ATLANTA – The Absalom Jones Episcopal Center for Racial Healing is seeking a new director as part of a planned transition.
The new executive will succeed the Center’s founding Executive Director Dr. Catherine Meeks who will retire at the end of 2023.
The Center posted its job description on The Episcopal News Service on July 11. Read the announcement.
Meeks, who has led the Center since its inception in 2017, will become executive director emeritus. While stepping away from daily management, Meeks will continue to advise the Center.
She will also continue her work as a retreat leader and conference keynoter. In October, Meeks and Poet/Philosopher, David Whyte are set to co-lead “Drinking from Poetry’s Well: The Search for Freedom, Hope, and Healing” the 2023 Lansing Lee Conference at Kanuga Conference Center in North Carolina.
Prior to leading the Center Meeks was chair of Beloved Community, the Episcopal Diocese of Atlanta’s racial reconciliation training program. Atlanta Episcopal Bishop The Right Rev. Rob Wright appointed Meeks to lead the Center.
Wright and Episcopal Church Presiding Bishop Michael B. Curry established the Center as a churchwide resource to train church leaders in ways to address healing the racial and ethnic divides in the Episcopal Church. Since then, the Center has become more sought after than anticipated within the Church and by other Christian denominations and faith traditions.

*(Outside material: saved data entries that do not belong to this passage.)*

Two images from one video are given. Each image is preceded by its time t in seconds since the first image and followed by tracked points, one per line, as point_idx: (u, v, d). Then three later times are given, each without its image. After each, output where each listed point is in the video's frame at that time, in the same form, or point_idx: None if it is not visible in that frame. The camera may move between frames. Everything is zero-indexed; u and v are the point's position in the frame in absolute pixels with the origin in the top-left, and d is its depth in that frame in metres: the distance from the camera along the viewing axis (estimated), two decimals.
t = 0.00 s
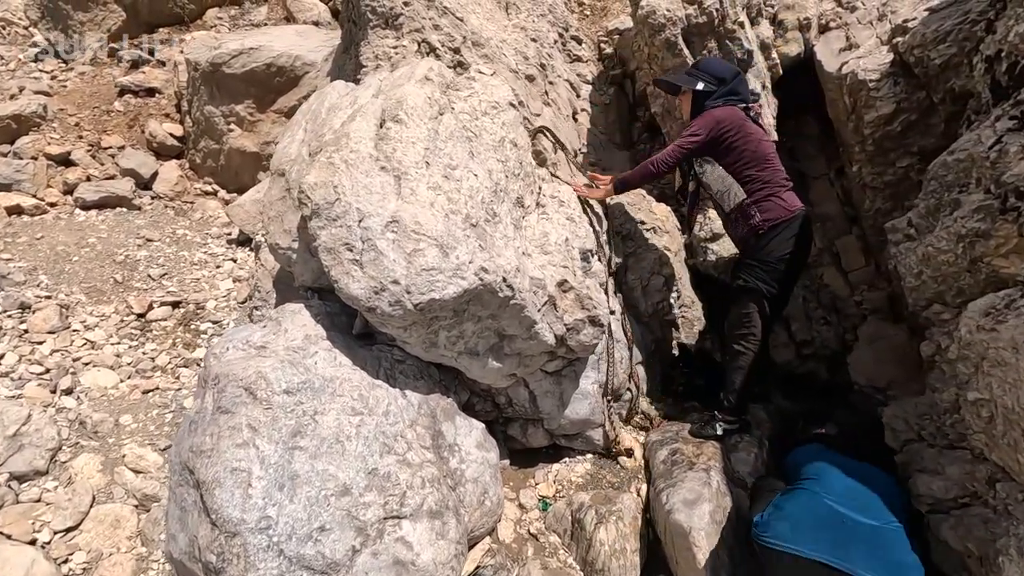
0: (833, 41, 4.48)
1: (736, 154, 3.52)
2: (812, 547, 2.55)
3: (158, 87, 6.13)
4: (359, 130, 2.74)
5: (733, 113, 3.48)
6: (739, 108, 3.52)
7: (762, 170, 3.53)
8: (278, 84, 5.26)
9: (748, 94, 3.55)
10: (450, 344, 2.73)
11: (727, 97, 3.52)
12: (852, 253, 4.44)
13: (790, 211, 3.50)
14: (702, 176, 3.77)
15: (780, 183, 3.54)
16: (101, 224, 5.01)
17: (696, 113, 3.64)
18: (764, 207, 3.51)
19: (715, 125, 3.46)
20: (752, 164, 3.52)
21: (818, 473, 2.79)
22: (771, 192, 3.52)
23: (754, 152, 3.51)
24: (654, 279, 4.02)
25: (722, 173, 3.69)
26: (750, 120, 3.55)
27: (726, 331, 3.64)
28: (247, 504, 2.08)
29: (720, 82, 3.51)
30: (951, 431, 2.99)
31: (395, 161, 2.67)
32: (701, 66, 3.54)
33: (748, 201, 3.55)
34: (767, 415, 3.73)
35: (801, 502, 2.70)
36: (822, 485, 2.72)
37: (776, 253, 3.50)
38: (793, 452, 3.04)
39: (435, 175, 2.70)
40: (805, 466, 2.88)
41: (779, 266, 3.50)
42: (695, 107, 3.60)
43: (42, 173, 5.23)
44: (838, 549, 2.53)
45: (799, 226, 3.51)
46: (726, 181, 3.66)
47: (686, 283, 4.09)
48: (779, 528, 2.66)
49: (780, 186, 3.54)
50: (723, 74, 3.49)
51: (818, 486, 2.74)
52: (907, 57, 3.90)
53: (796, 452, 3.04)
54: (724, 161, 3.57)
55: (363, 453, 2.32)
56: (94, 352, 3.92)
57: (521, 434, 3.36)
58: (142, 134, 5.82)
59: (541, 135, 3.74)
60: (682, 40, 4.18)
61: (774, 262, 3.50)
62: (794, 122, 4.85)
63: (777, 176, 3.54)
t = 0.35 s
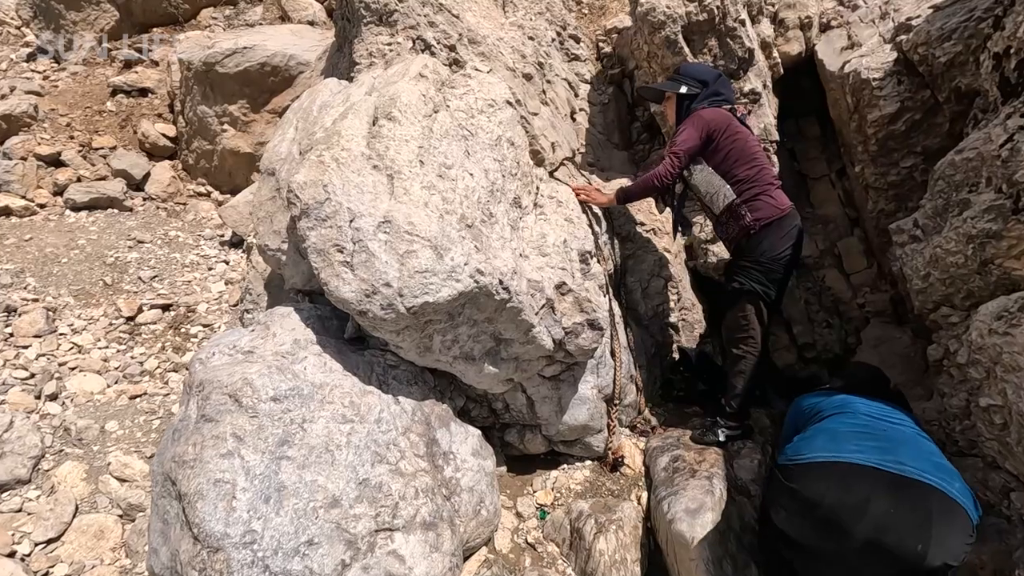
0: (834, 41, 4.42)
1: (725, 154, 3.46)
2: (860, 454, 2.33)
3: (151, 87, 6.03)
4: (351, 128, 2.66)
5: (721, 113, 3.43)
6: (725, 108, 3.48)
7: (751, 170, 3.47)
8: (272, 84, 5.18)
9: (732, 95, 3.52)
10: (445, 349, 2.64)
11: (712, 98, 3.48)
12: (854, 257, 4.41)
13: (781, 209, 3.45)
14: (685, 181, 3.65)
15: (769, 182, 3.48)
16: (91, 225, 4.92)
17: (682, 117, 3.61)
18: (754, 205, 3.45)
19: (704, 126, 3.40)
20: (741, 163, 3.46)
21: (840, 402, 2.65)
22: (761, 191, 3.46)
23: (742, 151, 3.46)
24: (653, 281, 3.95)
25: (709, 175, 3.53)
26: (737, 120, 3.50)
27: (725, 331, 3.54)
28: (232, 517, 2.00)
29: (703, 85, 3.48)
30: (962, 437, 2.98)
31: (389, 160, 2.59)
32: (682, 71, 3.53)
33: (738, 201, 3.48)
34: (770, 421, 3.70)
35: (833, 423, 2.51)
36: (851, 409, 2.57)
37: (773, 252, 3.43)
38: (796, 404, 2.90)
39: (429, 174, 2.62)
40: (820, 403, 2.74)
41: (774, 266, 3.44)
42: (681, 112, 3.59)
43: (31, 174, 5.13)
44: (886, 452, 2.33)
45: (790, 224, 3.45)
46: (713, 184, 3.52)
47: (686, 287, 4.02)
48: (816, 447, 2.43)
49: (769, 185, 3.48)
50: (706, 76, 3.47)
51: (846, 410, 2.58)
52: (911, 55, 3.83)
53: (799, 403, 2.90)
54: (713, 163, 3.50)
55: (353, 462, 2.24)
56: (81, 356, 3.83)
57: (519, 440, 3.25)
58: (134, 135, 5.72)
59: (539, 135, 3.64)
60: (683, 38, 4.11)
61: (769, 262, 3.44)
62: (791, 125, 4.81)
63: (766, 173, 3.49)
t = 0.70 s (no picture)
0: (833, 40, 4.36)
1: (721, 154, 3.39)
2: (870, 419, 2.14)
3: (143, 87, 5.96)
4: (340, 126, 2.59)
5: (718, 113, 3.35)
6: (723, 107, 3.41)
7: (748, 169, 3.39)
8: (265, 84, 5.11)
9: (731, 94, 3.45)
10: (437, 352, 2.58)
11: (711, 98, 3.42)
12: (854, 258, 4.35)
13: (775, 212, 3.37)
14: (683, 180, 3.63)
15: (766, 182, 3.40)
16: (81, 227, 4.84)
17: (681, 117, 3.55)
18: (748, 207, 3.38)
19: (701, 126, 3.34)
20: (737, 163, 3.38)
21: (842, 362, 2.45)
22: (756, 190, 3.38)
23: (739, 150, 3.38)
24: (651, 283, 3.89)
25: (705, 173, 3.47)
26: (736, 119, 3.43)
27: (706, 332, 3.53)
28: (213, 528, 1.93)
29: (701, 84, 3.42)
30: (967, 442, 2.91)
31: (379, 158, 2.52)
32: (680, 70, 3.47)
33: (733, 201, 3.42)
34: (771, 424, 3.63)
35: (836, 386, 2.32)
36: (853, 369, 2.38)
37: (763, 253, 3.36)
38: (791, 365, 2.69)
39: (421, 173, 2.56)
40: (819, 364, 2.54)
41: (762, 268, 3.38)
42: (680, 111, 3.52)
43: (20, 175, 5.06)
44: (894, 415, 2.14)
45: (784, 225, 3.38)
46: (710, 181, 3.47)
47: (684, 288, 3.97)
48: (822, 414, 2.24)
49: (767, 185, 3.40)
50: (703, 75, 3.41)
51: (849, 370, 2.38)
52: (911, 53, 3.78)
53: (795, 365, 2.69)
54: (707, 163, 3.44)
55: (341, 470, 2.17)
56: (67, 360, 3.76)
57: (514, 445, 3.19)
58: (126, 135, 5.65)
59: (534, 134, 3.57)
60: (680, 36, 4.05)
61: (756, 264, 3.38)
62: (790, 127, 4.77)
63: (763, 174, 3.41)
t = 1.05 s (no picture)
0: (830, 41, 4.34)
1: (701, 162, 3.29)
2: (883, 424, 2.05)
3: (138, 89, 5.92)
4: (333, 126, 2.56)
5: (702, 119, 3.23)
6: (710, 114, 3.28)
7: (728, 181, 3.30)
8: (260, 86, 5.08)
9: (721, 100, 3.31)
10: (431, 355, 2.54)
11: (699, 103, 3.30)
12: (851, 260, 4.33)
13: (752, 225, 3.28)
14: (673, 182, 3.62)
15: (746, 193, 3.31)
16: (73, 229, 4.80)
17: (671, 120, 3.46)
18: (724, 218, 3.32)
19: (683, 132, 3.22)
20: (716, 173, 3.29)
21: (840, 354, 2.32)
22: (733, 203, 3.30)
23: (721, 159, 3.27)
24: (648, 286, 3.86)
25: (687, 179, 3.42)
26: (723, 127, 3.30)
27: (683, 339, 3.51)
28: (201, 537, 1.88)
29: (688, 88, 3.32)
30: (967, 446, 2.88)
31: (372, 159, 2.48)
32: (670, 71, 3.38)
33: (710, 212, 3.37)
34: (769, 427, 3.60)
35: (841, 384, 2.20)
36: (856, 362, 2.25)
37: (735, 267, 3.32)
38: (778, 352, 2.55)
39: (415, 175, 2.52)
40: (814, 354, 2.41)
41: (736, 281, 3.34)
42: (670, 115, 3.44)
43: (12, 176, 5.01)
44: (904, 417, 2.05)
45: (760, 240, 3.30)
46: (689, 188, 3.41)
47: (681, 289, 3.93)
48: (833, 418, 2.13)
49: (747, 197, 3.31)
50: (692, 80, 3.31)
51: (851, 363, 2.26)
52: (908, 54, 3.76)
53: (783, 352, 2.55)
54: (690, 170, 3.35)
55: (333, 476, 2.13)
56: (58, 364, 3.72)
57: (510, 449, 3.15)
58: (120, 137, 5.60)
59: (530, 135, 3.55)
60: (677, 37, 4.02)
61: (730, 276, 3.34)
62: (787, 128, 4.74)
63: (744, 185, 3.31)
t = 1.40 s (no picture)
0: (827, 44, 4.34)
1: (684, 167, 3.26)
2: (945, 447, 1.95)
3: (133, 91, 5.89)
4: (330, 129, 2.54)
5: (684, 124, 3.22)
6: (691, 118, 3.27)
7: (711, 185, 3.27)
8: (256, 88, 5.05)
9: (701, 104, 3.29)
10: (429, 359, 2.52)
11: (679, 107, 3.28)
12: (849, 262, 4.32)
13: (737, 228, 3.27)
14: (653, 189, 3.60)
15: (729, 197, 3.29)
16: (67, 232, 4.77)
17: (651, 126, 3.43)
18: (709, 223, 3.30)
19: (664, 137, 3.20)
20: (700, 177, 3.27)
21: (870, 359, 2.19)
22: (718, 207, 3.28)
23: (704, 164, 3.25)
24: (646, 288, 3.84)
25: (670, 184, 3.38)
26: (704, 131, 3.27)
27: (671, 345, 3.47)
28: (195, 546, 1.85)
29: (667, 92, 3.28)
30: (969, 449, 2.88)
31: (370, 162, 2.46)
32: (646, 75, 3.35)
33: (695, 217, 3.35)
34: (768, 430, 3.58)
35: (886, 401, 2.07)
36: (893, 371, 2.12)
37: (722, 271, 3.30)
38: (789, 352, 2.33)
39: (413, 178, 2.50)
40: (841, 356, 2.24)
41: (724, 284, 3.32)
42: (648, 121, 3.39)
43: (5, 179, 4.98)
44: (962, 437, 1.97)
45: (746, 243, 3.28)
46: (673, 194, 3.37)
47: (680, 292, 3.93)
48: (889, 443, 2.01)
49: (730, 200, 3.29)
50: (670, 83, 3.27)
51: (888, 372, 2.13)
52: (905, 58, 3.76)
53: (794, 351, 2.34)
54: (673, 175, 3.32)
55: (331, 483, 2.11)
56: (51, 368, 3.70)
57: (508, 453, 3.13)
58: (114, 139, 5.57)
59: (528, 137, 3.53)
60: (676, 40, 4.01)
61: (716, 280, 3.32)
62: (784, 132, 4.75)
63: (727, 189, 3.29)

The Center’s work under Meeks’ leadership has expanded its antiracism training from that affecting African Americans to Asians, Latinix, and Indigenous people. The work now also includes scholarship, advocacy, and a growing catalog of online offerings.
Meeks has augmented the Center’s core mandate by her writing, speaking engagements and a blog, a podcast, webinars, a book study club, and supporting scholars through the Center’s Bishop Barbara C. Harris Justice Project.
The Center maintains a virtual library containing hundreds of resources. It has also invested in scholarly work including the creation of an antiracism curriculum for youth.